The hex code 006E0303 is the character ‘ñ’, but as you can see in ACL the mark is removed because it does not have the ‘Letter’ property in Unicode. This means our transition to [:w:] has already solved half of the problem of normalizing our letters. This leaves us with the hard-coded accented letters, which are finite in number and can be normalized like so:

v_NormalizeLettersLen = LEN(%v_NormalizeLettersField%)
GROUP
  v_NormalizeLettersText = UPPER(%v_NormalizeLettersField%)
  v_NormalizeLettersText = REGEXREPLACE(v_NormalizeLettersText '[^[:w:]\s]' '') + BLANKS(v_NormalizeLettersLen)
  v_NormalizeLettersText = REGEXREPLACE(v_NormalizeLettersText '[ÀÁÂÃÄÅĀĂĄǍǞǠǺȀȂȦȺ]' 'A')
  v_NormalizeLettersText = REGEXREPLACE(v_NormalizeLettersText '[ƁɃḂ]' 'B')
  v_NormalizeLettersText = REGEXREPLACE(v_NormalizeLettersText '[ÇĆĈĊČȻ]' 'C')
  v_NormalizeLettersText = REGEXREPLACE(v_NormalizeLettersText '[ĎĐḊ]' 'D')
  v_NormalizeLettersText = REGEXREPLACE(v_NormalizeLettersText '[ÈÉÊËĒĔĖĘĚȄȆȨɆ]' 'E')
  v_NormalizeLettersText = REGEXREPLACE(v_NormalizeLettersText '[Ḟ]' 'F')
  v_NormalizeLettersText = REGEXREPLACE(v_NormalizeLettersText '[ĜĞĠĢǤǦǴ]' 'G')
  v_NormalizeLettersText = REGEXREPLACE(v_NormalizeLettersText '[ĤĦȞ]' 'H')
  v_NormalizeLettersText = REGEXREPLACE(v_NormalizeLettersText '[ÌÍÎÏĨĪĬĮİǏȈȊ]' 'I')
  v_NormalizeLettersText = REGEXREPLACE(v_NormalizeLettersText '[Ĵ]' 'J')
  v_NormalizeLettersText = REGEXREPLACE(v_NormalizeLettersText '[ĶǨ]' 'K')
  v_NormalizeLettersText = REGEXREPLACE(v_NormalizeLettersText '[ĹĻĽĿŁ]' 'L')
  v_NormalizeLettersText = REGEXREPLACE(v_NormalizeLettersText '[Ṁ]' 'M')
  v_NormalizeLettersText = REGEXREPLACE(v_NormalizeLettersText '[ÑŃŅŇǸ]' 'N')
  v_NormalizeLettersText = REGEXREPLACE(v_NormalizeLettersText '[ÒÓÔÕÖØŌŎŐǑǪǬǾȌȎȪȬȮȰ]' 'O')
  v_NormalizeLettersText = REGEXREPLACE(v_NormalizeLettersText '[Ṗ]' 'P')
  v_NormalizeLettersText = REGEXREPLACE(v_NormalizeLettersText '[ŔŖŘȐȒɌ]' 'R')
  v_NormalizeLettersText = REGEXREPLACE(v_NormalizeLettersText '[ŚŜŞŠȘṠ]' 'S')
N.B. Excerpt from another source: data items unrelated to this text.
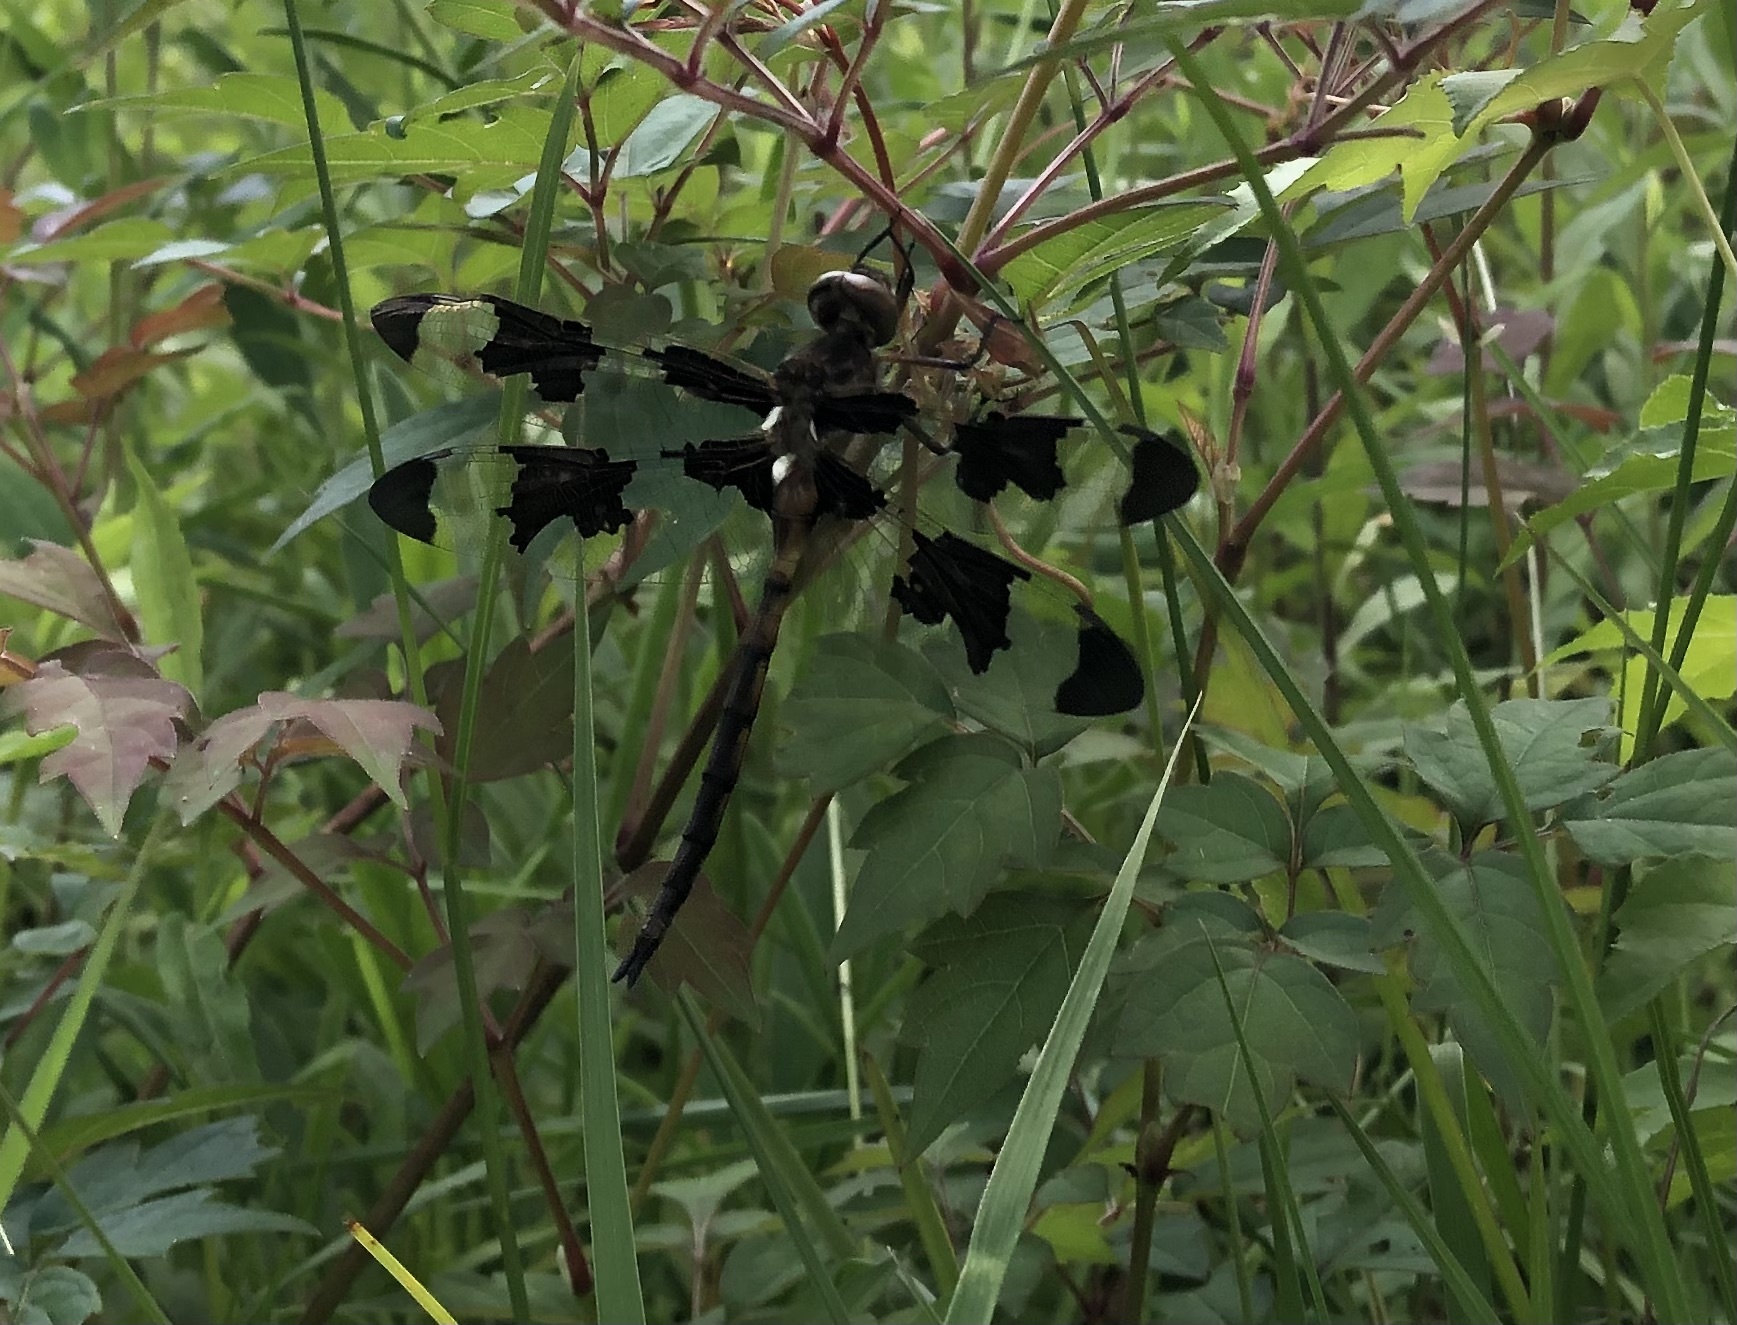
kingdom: Animalia
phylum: Arthropoda
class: Insecta
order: Odonata
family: Corduliidae
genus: Epitheca
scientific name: Epitheca princeps
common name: Prince baskettail
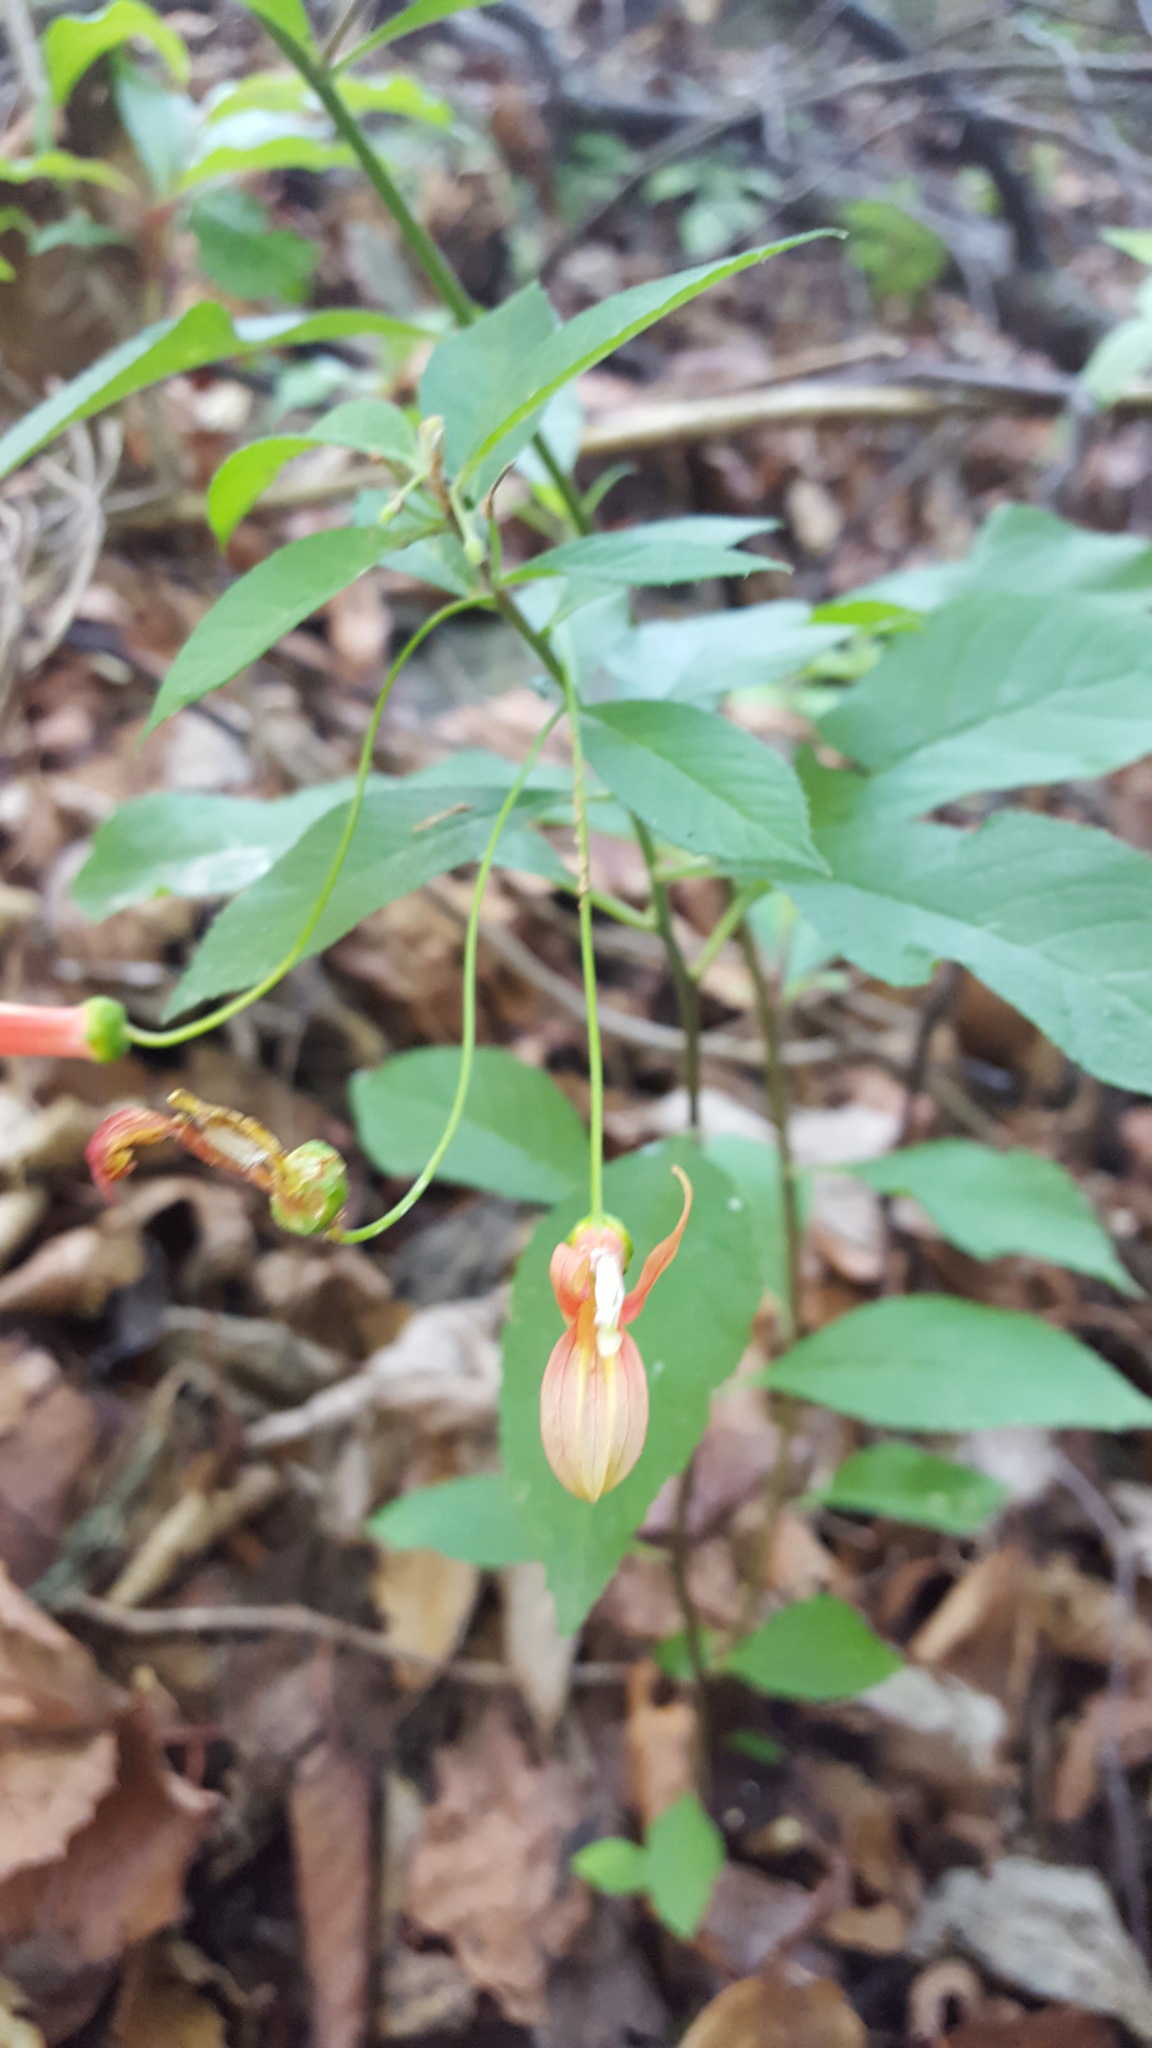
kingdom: Plantae
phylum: Tracheophyta
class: Magnoliopsida
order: Asterales
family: Campanulaceae
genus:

  v_NormalizeLettersText = REGEXREPLACE(v_NormalizeLettersText '[ŢŤŦȚȾṪ]' 'T')
  v_NormalizeLettersText = REGEXREPLACE(v_NormalizeLettersText '[ÙÚÛÜŨŪŬŮŰŲǓǕǗǙǛȔȖɄ]' 'U')
  v_NormalizeLettersText = REGEXREPLACE(v_NormalizeLettersText '[ŴẀẂẄ]' 'W')
  v_NormalizeLettersText = REGEXREPLACE(v_NormalizeLettersText '[ÝŶŸȲɎỲ]' 'Y')
  v_NormalizeLettersText = REGEXREPLACE(v_NormalizeLettersText '[ŹŻŽȤ]' 'Z')
  EXTRACT FIELDS ALL v_NormalizeLettersText AS '%v_NormalizeLettersNewField%' TO "%v_NormalizeLettersOut%" OPEN
END

These changes to our normalization process help to ensure we obtain the most accurate matches with the information we have today. But as anyone who has tried to normalize knows, normalization is a journey of continuous improvement rather than a reachable end goal. Unicode is still mostly a black box to me and I do not know if these changes will cause issues in other areas or if further improvements are possible. For now, our state today seems to be an improvement over our state yesterday. In a process that relies heavily on iterative improvement, that is the best anyone can ask for.